::: INPUT MATERIAL

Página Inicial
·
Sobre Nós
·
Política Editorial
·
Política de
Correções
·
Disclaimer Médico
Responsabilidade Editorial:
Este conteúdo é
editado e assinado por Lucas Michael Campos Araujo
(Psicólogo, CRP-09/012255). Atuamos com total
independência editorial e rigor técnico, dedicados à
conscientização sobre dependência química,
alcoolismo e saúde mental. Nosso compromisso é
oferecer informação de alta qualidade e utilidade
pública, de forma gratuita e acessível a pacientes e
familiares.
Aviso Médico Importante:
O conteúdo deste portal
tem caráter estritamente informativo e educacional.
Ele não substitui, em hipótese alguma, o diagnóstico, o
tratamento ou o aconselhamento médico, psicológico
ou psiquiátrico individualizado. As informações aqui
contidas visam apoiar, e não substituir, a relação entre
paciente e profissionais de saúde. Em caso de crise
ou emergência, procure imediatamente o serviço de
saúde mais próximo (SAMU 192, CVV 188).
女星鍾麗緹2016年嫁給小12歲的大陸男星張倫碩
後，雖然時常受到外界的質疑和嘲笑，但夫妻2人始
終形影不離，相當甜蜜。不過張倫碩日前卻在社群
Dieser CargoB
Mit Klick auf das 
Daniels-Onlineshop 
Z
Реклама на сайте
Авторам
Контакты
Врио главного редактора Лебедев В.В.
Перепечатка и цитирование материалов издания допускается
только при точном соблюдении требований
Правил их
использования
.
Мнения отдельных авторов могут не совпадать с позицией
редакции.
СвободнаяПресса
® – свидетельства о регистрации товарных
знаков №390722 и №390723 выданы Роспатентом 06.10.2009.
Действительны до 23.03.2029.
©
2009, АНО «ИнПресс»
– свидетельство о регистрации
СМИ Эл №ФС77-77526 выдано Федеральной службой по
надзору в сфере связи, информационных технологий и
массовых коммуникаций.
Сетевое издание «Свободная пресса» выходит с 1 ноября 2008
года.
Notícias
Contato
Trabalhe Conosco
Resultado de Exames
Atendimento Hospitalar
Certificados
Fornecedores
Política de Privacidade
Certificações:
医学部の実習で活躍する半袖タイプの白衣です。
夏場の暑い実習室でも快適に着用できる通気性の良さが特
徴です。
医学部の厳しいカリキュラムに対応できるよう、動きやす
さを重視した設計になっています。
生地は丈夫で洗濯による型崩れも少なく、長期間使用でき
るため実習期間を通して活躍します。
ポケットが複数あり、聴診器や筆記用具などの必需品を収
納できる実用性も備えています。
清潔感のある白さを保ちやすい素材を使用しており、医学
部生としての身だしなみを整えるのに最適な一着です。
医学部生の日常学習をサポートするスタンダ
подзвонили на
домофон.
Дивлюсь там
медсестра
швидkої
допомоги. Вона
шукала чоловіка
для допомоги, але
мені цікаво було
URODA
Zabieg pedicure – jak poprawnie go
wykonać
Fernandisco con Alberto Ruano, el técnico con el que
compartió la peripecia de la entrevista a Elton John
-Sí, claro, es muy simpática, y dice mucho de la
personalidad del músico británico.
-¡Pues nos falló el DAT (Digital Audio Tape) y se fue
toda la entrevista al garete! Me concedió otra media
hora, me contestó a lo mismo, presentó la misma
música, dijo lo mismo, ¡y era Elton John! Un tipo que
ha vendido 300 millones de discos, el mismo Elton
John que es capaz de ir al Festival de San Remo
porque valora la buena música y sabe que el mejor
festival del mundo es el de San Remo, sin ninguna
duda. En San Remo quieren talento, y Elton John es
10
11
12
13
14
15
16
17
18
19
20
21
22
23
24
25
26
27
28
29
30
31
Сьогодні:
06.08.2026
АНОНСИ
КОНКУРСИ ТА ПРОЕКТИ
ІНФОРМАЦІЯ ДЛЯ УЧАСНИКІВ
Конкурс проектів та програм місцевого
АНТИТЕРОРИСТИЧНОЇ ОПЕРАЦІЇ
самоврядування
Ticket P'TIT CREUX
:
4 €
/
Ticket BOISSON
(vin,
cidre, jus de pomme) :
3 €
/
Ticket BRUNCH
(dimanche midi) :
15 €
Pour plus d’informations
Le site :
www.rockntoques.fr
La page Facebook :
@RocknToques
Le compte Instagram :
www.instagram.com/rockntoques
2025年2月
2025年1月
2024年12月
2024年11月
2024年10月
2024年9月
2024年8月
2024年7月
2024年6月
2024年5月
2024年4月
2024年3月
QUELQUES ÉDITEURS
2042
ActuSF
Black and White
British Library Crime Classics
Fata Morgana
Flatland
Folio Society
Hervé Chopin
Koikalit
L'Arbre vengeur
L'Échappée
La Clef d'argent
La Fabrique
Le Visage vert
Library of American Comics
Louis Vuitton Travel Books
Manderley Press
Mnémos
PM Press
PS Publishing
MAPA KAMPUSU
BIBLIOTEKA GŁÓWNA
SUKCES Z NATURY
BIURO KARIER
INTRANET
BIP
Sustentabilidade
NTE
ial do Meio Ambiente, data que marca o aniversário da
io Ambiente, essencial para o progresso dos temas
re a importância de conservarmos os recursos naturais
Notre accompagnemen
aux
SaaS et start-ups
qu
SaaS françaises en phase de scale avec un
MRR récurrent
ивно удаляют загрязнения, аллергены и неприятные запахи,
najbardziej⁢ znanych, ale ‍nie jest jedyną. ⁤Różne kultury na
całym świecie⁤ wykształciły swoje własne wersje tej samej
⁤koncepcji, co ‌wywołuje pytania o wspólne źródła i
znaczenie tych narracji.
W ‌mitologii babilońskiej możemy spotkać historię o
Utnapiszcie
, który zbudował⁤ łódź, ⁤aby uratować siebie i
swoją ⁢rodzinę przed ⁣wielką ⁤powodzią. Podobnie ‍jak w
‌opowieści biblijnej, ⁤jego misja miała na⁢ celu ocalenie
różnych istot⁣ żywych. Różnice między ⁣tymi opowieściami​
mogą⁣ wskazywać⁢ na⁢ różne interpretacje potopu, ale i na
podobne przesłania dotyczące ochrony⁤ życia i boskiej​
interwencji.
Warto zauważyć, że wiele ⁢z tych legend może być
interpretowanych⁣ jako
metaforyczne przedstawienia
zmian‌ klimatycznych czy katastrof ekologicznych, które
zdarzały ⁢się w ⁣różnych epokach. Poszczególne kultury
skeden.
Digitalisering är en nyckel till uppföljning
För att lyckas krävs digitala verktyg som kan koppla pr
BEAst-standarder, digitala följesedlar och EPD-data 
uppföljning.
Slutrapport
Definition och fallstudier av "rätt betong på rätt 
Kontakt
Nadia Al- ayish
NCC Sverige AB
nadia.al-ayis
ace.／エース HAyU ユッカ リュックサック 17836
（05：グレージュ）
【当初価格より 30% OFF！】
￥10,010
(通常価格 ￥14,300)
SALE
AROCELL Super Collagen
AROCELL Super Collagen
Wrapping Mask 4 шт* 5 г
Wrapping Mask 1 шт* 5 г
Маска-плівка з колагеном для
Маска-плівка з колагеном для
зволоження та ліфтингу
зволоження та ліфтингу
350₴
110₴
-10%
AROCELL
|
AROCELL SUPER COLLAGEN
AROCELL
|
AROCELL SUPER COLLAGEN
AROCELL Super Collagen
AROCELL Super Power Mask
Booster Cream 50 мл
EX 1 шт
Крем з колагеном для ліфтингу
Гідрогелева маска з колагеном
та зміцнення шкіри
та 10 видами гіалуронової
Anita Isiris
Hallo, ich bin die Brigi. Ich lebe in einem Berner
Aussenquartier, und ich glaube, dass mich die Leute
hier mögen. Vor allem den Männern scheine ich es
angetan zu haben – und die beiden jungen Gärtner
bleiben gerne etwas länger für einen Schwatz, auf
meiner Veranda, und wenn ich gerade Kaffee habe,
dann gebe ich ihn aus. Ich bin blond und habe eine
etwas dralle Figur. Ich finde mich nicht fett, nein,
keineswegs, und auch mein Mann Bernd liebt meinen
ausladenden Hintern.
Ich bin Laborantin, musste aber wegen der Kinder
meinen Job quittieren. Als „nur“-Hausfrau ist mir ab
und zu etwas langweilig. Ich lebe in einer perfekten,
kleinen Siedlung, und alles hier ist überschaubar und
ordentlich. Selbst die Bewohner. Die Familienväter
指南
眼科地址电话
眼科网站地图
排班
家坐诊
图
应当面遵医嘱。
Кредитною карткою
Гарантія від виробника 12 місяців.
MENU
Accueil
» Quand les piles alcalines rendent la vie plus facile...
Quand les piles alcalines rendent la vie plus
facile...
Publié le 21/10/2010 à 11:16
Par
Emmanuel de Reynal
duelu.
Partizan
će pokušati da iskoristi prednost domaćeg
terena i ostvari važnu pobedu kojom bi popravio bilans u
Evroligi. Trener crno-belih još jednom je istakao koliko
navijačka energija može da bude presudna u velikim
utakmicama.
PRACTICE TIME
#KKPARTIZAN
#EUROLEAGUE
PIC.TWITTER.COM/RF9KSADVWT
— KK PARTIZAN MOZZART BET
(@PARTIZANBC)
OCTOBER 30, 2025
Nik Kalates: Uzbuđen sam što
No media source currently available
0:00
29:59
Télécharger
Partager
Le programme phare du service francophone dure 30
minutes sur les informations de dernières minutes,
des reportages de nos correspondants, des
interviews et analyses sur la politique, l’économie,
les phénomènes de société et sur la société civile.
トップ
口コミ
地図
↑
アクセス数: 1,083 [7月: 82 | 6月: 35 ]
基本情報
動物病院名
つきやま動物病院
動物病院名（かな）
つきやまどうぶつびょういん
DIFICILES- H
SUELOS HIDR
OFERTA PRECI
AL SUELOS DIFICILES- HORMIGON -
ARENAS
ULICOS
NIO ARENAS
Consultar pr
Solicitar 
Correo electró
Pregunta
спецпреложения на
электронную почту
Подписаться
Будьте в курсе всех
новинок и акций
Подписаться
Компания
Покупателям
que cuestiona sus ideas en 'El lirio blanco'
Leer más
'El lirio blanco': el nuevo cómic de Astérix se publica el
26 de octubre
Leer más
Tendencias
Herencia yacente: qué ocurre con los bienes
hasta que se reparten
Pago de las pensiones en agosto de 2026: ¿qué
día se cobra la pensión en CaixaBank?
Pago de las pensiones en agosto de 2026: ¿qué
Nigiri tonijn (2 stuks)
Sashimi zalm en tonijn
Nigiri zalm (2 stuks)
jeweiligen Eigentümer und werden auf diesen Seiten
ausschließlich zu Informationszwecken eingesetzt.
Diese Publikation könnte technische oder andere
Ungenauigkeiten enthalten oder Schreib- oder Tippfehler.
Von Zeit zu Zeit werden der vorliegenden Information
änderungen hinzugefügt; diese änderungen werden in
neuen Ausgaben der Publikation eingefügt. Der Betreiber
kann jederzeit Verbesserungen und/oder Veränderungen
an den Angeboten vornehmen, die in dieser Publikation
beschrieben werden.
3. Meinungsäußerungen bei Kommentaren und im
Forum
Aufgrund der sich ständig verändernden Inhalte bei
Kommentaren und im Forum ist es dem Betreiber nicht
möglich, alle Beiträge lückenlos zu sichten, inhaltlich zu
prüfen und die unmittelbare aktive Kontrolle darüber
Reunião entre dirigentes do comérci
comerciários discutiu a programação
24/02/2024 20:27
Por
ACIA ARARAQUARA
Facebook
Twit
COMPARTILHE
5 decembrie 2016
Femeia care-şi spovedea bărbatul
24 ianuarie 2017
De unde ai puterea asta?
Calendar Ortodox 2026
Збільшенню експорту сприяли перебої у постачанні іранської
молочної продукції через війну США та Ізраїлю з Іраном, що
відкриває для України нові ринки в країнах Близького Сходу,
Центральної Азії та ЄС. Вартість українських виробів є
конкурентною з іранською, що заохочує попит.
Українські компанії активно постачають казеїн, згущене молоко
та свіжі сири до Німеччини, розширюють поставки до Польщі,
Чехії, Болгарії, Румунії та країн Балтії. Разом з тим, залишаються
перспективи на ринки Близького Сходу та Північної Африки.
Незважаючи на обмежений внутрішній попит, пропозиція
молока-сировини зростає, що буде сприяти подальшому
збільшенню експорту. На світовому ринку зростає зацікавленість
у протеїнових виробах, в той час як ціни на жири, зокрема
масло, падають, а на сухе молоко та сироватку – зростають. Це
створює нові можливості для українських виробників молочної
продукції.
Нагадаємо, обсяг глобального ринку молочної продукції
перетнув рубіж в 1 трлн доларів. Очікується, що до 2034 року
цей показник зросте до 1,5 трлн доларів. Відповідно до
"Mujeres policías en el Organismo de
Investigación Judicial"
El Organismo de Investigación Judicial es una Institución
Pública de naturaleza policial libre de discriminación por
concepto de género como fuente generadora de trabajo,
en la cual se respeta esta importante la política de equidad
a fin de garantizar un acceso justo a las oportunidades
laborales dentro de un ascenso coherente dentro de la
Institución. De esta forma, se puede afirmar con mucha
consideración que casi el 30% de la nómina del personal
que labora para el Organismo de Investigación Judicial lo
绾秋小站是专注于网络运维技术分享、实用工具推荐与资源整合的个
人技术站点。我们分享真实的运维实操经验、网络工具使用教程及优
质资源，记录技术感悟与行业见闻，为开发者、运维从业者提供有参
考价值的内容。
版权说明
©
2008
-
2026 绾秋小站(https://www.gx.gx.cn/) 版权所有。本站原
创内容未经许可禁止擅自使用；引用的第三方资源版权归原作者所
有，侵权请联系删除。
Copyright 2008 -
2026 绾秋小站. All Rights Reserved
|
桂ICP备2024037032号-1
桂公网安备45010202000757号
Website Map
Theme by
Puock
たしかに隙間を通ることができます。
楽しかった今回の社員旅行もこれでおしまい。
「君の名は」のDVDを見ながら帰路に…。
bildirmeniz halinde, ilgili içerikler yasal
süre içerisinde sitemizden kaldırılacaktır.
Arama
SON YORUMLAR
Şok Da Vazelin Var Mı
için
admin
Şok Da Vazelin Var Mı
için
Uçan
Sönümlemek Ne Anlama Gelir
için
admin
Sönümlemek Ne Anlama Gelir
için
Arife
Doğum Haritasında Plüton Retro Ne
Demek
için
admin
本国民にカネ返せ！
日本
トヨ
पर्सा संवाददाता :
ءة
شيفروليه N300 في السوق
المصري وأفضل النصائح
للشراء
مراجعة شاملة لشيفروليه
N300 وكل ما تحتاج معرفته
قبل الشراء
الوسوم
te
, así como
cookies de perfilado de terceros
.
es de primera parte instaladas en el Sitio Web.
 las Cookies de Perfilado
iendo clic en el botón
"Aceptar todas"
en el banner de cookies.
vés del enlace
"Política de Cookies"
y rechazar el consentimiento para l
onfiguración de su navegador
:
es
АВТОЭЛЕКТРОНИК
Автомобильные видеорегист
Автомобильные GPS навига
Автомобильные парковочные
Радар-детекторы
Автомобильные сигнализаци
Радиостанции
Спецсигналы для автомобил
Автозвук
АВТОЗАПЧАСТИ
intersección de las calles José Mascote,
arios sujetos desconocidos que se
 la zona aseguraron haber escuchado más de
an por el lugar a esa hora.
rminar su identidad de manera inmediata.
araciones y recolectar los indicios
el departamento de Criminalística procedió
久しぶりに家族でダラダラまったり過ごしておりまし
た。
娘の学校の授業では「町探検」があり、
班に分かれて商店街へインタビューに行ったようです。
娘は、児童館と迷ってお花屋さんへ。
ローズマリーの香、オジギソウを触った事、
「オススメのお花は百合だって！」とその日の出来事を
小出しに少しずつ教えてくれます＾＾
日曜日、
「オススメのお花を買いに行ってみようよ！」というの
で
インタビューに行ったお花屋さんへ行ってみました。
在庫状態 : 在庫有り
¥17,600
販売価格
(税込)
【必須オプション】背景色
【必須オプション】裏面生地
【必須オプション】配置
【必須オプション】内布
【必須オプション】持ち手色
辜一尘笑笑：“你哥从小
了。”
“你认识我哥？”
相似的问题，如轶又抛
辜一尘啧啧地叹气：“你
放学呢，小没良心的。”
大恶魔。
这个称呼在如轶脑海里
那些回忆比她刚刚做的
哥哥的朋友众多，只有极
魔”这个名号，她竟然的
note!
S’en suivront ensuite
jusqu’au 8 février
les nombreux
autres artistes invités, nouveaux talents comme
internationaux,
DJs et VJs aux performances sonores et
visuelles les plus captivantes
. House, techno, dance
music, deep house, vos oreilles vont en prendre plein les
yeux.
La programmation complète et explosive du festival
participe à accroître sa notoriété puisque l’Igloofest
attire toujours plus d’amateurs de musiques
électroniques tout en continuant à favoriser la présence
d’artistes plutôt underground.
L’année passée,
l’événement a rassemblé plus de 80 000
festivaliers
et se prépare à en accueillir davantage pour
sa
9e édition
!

::::::

Everything above from the line containing "КОНКУРСИ ТА ПРОЕКТИ" down to the line containing "MRR récurrent" should be copied exactly, both end lines included, and nothing else.

КОНКУРСИ ТА ПРОЕКТИ
ІНФОРМАЦІЯ ДЛЯ УЧАСНИКІВ
Конкурс проектів та програм місцевого
АНТИТЕРОРИСТИЧНОЇ ОПЕРАЦІЇ
самоврядування
Ticket P'TIT CREUX
:
4 €
/
Ticket BOISSON
(vin,
cidre, jus de pomme) :
3 €
/
Ticket BRUNCH
(dimanche midi) :
15 €
Pour plus d’informations
Le site :
www.rockntoques.fr
La page Facebook :
@RocknToques
Le compte Instagram :
www.instagram.com/rockntoques
2025年2月
2025年1月
2024年12月
2024年11月
2024年10月
2024年9月
2024年8月
2024年7月
2024年6月
2024年5月
2024年4月
2024年3月
QUELQUES ÉDITEURS
2042
ActuSF
Black and White
British Library Crime Classics
Fata Morgana
Flatland
Folio Society
Hervé Chopin
Koikalit
L'Arbre vengeur
L'Échappée
La Clef d'argent
La Fabrique
Le Visage vert
Library of American Comics
Louis Vuitton Travel Books
Manderley Press
Mnémos
PM Press
PS Publishing
MAPA KAMPUSU
BIBLIOTEKA GŁÓWNA
SUKCES Z NATURY
BIURO KARIER
INTRANET
BIP
Sustentabilidade
NTE
ial do Meio Ambiente, data que marca o aniversário da
io Ambiente, essencial para o progresso dos temas
re a importância de conservarmos os recursos naturais
Notre accompagnemen
aux
SaaS et start-ups
qu
SaaS françaises en phase de scale avec un
MRR récurrent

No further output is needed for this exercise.